How does your daughter do in some key areas such as speech? Also, how is her handwriting? Can she ride a bike (with training wheels)?
Do not punish her for what happens at school. With a 4 year old, it has to be immediate. The teachers have to handle it there and just keep you informed of what has happened. She may be trying as hard as she can and home has to be safe. I discplined my son for a bit until I realized it didn't help and he was already struggling so this was insult to injury. I needed to teach and guide him as well as support him rather than shame him for his school behavior. We talked about it for sure------- but more in a problem solving kind of way. All discipline has to be immediate with little ones. And remember that self esteem is forming right now for a life time for her. Some damage in self concept was done to my son during the preschool years and we still battle it.
If you read about sensory and you think it fits, let me know. I have about . . . oh I don't know . . . a million ideas for you. We've had tremendous luck with early intervention. My son was diagnosed at 4 and is now 6.5 and in 1st grade. He is doing fantastic. Not a bad day at school to date, friends, etc. I couldn't be more pleased. Let me know what you think---------- and best of luck to you.

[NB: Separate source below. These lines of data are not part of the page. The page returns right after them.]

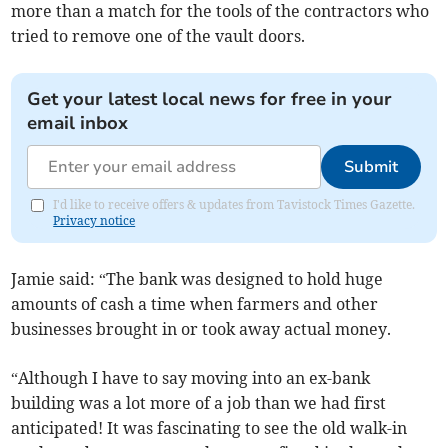
more than a match for the tools of the contractors who
tried to remove one of the vault doors.
Get your latest local news for free in your
email inbox
Submit
I'd like to receive offers & updates from Tavistock Times Gazette.
Privacy notice
Jamie said: “The bank was designed to hold huge
amounts of cash a time when farmers and other
businesses brought in or took away actual money.
“Although I have to say moving into an ex-bank
building was a lot more of a job than we had first
anticipated! It was fascinating to see the old walk-in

And because I'm long winded and just can't stop myself . . . LOL . . . I have one other thing to add. The thing about teachers is that they can stack up a room full of kids all the same age. They've seen it all. They are aware of wide variances in kids and yet can still pick out who might have a further issue. I give teachers a lot of credit for the experience they bring and being able to help parents look at their child with an unbiased eye. They aren't always right but in my opinion, the usually are. Ours was. I thank her every day in my heart as we got on the right path to help our child. good luck
Very good points by specialmom!!
I was curious what your pediatrician recommended. At least some pediatricians are not too well versed in the psychological fields (trying to be positive here), and could easily miss things like SI.
Have you read the book the "out of sync" child. It might help you see if there is some sensory issues or not. I know personally how distresing it is to go to a conference and be told your child is not performing on target. It's ahrd and they are compared to other kids too.
My son has sensory processing disorder and groups like circle time were always hard for him too! He has never liked music class either. A principal at his last school said many kids have difficulties in music class. Interesting...
Go to teh developmental ped, see if it helps, but also keep in mind an OT eval might help too. Good luck!!